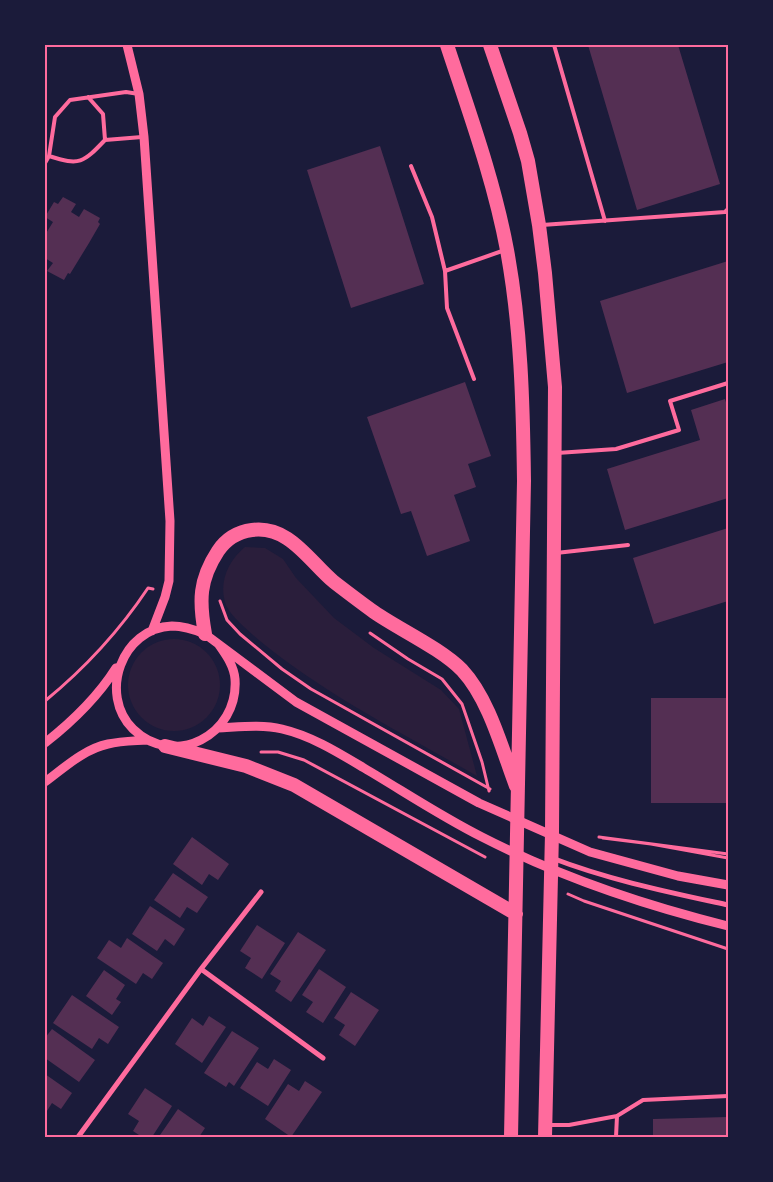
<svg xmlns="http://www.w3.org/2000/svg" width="773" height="1182" font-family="Literata,serif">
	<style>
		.green { fill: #2a1e3b }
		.building { fill: #542f53 }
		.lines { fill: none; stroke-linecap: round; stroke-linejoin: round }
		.path { stroke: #ff6b9d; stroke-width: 3 }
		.service { stroke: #ff6b9d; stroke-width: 4 }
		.minor { stroke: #ff6b9d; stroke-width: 5 }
		.tertiary { stroke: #ff6b9d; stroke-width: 9 }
		.trunk { stroke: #ff6b9d; stroke-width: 14 }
		.neatline { fill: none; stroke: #ff6b9d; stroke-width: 2 }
	</style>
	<rect width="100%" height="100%" fill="#1b1b3a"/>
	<path class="green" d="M 245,547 L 265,548 L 283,559 L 296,578 L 334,618 L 374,648 L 441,690 L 459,709 L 477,776 C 404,734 326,695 260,641 C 250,632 231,617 226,605 C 218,583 228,561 245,547 Z
		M128 685a46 46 0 1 1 92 0a46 46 0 1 1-92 0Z"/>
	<path class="building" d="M 588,45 L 678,45 L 720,184 L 637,210 Z
		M 380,146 L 424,284 L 351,308 L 307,170 Z
		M 63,197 L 76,204 L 71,212 L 79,217 L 84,209 L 100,218 L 98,222 L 100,224 L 89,243 L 70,274 L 68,273 L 64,280 L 47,271 L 53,263 L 45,258 L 45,235 L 53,222 L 45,217 L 54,202 L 58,204 Z
		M 728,261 L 728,362 L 627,393 L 600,301 Z
		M 465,382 L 491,456 L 468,464 L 476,487 L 454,495 L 470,541 L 427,556 L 411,511 L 401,514 L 367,417 Z
		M 725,399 L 728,409 L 728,498 L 625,530 L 607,469 L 700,440 L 691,410 Z
		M 728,528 L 728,601 L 654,624 L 633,558 Z
		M 651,698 L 728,698 L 728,803 L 651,803 Z
		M 192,837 L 229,864 L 218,880 L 209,874 L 202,885 L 173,864 Z
		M 173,873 L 208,897 L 197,913 L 187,907 L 180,918 L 154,900 Z
		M 150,906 L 185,929 L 174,946 L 165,939 L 157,951 L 132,934 Z
		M 257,925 L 285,943 L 262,979 L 245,968 L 251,958 L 240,951 Z
		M 298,932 L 326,950 L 291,1002 L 275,991 L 281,981 L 270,974 Z
		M 127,938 L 163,963 L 152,979 L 143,973 L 136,984 L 97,958 L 109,940 L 121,948 Z
		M 319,969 L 346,987 L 323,1023 L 306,1012 L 313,1002 L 302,995 Z
		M 104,970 L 125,985 L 116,999 L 121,1002 L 112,1015 L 86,996 Z
		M 351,992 L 379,1010 L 355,1046 L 339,1035 L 345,1025 L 334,1018 Z
		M 72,995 L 119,1027 L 108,1044 L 99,1038 L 92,1049 L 53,1023 Z
		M 209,1016 L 226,1027 L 202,1063 L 175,1044 L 192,1018 L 203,1026 Z
		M 52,1029 L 95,1060 L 79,1082 L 45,1058 L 45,1038 Z
		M 232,1031 L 259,1048 L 234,1086 L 229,1082 L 226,1087 L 204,1073 Z
		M 274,1059 L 291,1070 L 268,1106 L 240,1088 L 257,1062 L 268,1069 Z
		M 45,1074 L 72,1093 L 61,1109 L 52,1103 L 45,1114 Z
		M 305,1081 L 322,1092 L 291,1137 L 265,1119 L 288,1084 L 299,1091 Z
		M 145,1088 L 172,1106 L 152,1137 L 142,1137 L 133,1131 L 139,1121 L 128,1114 Z
		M 178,1109 L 205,1128 L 199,1137 L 164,1137 L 160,1135 Z
		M 728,1117 L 728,1137 L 653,1137 L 653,1119 Z"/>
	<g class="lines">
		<path class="path" d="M 220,601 L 227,620 L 240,634 L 282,669 L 311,689 L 490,789
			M 370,633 L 408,659 L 442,679 L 462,704 L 482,762 L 489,791
			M 45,701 C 84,669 120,630 148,588 L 153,589
			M 261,752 L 278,752 L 304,760 L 485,857
			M 599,837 L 728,854
			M 603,838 L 651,844 L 728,858
			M 568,894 L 584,901 L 728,949"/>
		<path class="service" d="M 554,45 L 605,221
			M 88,97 L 103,114 L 105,140
			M 49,156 C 80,166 83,163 105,140 L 142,137
			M 45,163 L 49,156 L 55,117 L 70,100 L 126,92 L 139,94
			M 411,166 L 432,217 L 445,271 L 447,308 L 474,379
			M 542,225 L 725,212 L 728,209
			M 445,271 L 505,250
			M 557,453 L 616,449 L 679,430 L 670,401 L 728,383
			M 556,553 L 628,545
			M 548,1125 L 569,1125 L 617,1116 L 643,1100 L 728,1096
			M 616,1137 L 617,1116"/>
		<path class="minor" d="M 552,858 C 609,880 668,892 728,905
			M 201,969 L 323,1058
			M 78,1137 L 201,969 L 261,892"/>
		<path class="tertiary" d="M 127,45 L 139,94 L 144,137 L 170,521 L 169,581 L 165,597 L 152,631
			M 219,645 C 226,655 234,666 235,679 C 239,735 174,769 133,729 C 98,694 122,628 172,626 C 184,626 193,629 205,634 L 296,702 L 479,803 L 590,852 L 678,876 L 728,885
			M 218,728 C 239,727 262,724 282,729 C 312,736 339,753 364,768 C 403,791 442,817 482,837 C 560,877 643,905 728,926
			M 45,743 C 73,721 97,698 116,668
			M 45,782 C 64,768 84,749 108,744 C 121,741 134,741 147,740"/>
		<path class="trunk" d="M 447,45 C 469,112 494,180 507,250 C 521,326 523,403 524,481 L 511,1137
			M 490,45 L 520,133 L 528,161 L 539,225 L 545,273 L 555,387 L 552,833 L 545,1137
			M 205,634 C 199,601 199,580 218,551 C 226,539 237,532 252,530 C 289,525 309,561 334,582 C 347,592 360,602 374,612 C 400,630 440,648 462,670 C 489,699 502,749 516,786
			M 165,746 L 246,766 L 294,785 L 516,914"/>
	</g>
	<rect width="773" height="1182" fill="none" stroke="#1b1b3a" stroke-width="92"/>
	<rect x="46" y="46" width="681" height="1090" class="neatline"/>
</svg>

------------------------------------------------

What the exercise asks -
Look over the material and return every line where the word "lines" is found.

Response box -
		.lines { fill: none; stroke-linecap: round; stroke-linejoin: round }
	<g class="lines">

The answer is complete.